United States Court of Appeals for the Federal Circuit
04-1570
ENZO BIOCHEM, INC.,
Plaintiff-Appellant,
v.
GEN-PROBE INCORPORATED,
Defendant-Appellee,
and
BECTON DICKINSON AND COMPANY,
Defendant-Appellee.
Charles A. Weiss, Kenyon & Kenyon, of New York, New York, argued for
plaintiff-appellant. With him on the brief were Richard L. DeLucia, John R. Kenny and
Patrice P. Jean. Of counsel were Anita Pamintuan Fusco and Henry N. Wixon.
William F. Lee, Wilmer Cutler Pickering Hale and Dorr LLP, of Boston,
Massachusetts, argued for defendants-appellees. With him on the brief for Gen-Probe
Incorporated were William G. McElwain and Nina S. Tallon. Of counsel was Henry N.
Wixon. On the brief for Becton Dickinson and Company were Donald R. Ware, Barbara
A. Fiacco, and Katherine J. Fick, Foley Hoag LLP, of Boston, Massachusetts. Of
counsel were Denise W. DeFranco and Lauren T. Knapp.
Appealed from: United States District Court for the Southern District of New York
Judge Alvin K. Hellerstein
United States Court of Appeals for the Federal Circuit
04-1570
ENZO BIOCHEM, INC.,
Plaintiff-Appellant,
v.
GEN-PROBE, INCORPORATED,
Defendant-Appellee,
and
BECTON DICKINSON AND COMPANY,
Defendant-Appellee.
_______________________
DECIDED: July 13, 2005
_______________________
Before LOURIE, LINN, and PROST, Circuit Judges.
LOURIE, Circuit Judge.
Enzo Biochem, Inc. (“Enzo”) appeals from the summary judgment of the United
States District Court for the Southern District of New York holding, on the motion of
Gen-Probe, Incorporated and Becton Dickinson and Company (collectively, “Gen-
Probe”), that United States Patent 4,900,659 is invalid under the on-sale bar of 35
U.S.C. § 102(b). Enzo Biochem, Inc. v. Gen-Probe, Inc., No. 99 Civ. 3548 (S.D.N.Y.
July 27, 2004) (“Order”). Because Gen-Probe’s unenforceability counterclaim remains
unadjudicated in the district court, the present appeal is not from a final decision within
the meaning of 28 U.S.C. § 1295(a)(1). Therefore, this court lacks jurisdiction and we
dismiss the instant appeal subject to reinstatement under the conditions set forth herein
below.

* _Record extracts_
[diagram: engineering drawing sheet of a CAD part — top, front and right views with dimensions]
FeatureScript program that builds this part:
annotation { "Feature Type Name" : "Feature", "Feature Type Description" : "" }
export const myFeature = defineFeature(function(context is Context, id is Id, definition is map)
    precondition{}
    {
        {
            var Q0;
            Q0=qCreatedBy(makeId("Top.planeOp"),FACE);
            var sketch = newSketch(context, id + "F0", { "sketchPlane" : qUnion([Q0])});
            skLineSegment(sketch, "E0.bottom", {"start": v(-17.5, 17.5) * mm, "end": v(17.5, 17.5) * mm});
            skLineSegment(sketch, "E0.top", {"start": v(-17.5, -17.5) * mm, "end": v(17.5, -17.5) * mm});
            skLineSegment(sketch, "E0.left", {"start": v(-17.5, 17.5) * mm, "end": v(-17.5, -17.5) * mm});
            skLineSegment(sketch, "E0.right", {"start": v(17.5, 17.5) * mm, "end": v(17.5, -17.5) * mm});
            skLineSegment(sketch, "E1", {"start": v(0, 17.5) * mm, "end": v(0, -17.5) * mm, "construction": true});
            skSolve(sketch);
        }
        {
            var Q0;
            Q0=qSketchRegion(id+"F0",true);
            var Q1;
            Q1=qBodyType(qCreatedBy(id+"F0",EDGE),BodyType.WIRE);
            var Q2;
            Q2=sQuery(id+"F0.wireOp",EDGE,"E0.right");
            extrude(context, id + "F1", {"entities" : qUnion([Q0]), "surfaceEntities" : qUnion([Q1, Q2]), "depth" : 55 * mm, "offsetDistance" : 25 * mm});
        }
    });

* _Exercise description_
Extend the Federal Circuit opinion in Enzo Biochem v. Gen-Probe, starting right after its last sentence.

* _Output below_
BACKGROUND
Enzo is the assignee of the ’659 patent, which relates to nucleic acid probes that
selectively hybridize to the bacteria that cause gonorrhea, namely, Neisseria
gonorrhoeae, as well as methods for using those probes to detect the bacteria. Enzo
returns to this court seeking review of the district court’s decision following remand of its
prior appeal focusing on the written description requirement of 35 U.S.C. § 112. See
Enzo Biochem, Inc. v. Gen-Probe Inc., 296 F.3d 1316 (Fed. Cir. 2002). Upon remand,
the district court considered Gen-Probe’s motion for summary judgment of invalidity on
different grounds, including the on-sale bar of § 102(b).
In a detailed oral hearing conducted on July 27, 2004, the district court delivered
its decision invalidating the ’659 patent for violating the on-sale bar. The trial judge
specifically held that “there are no triable issues of fact,” and he granted defendants’
motion for summary judgment. Enzo Biochem, Inc. v. Gen-Probe, Inc., No. 99 Civ.
3548, at 34 (S.D.N.Y. July 27, 2004) (“Summary Judgment Hearing”). He made it clear
that his rulings affected all six claims of the patent and held them invalid. Id.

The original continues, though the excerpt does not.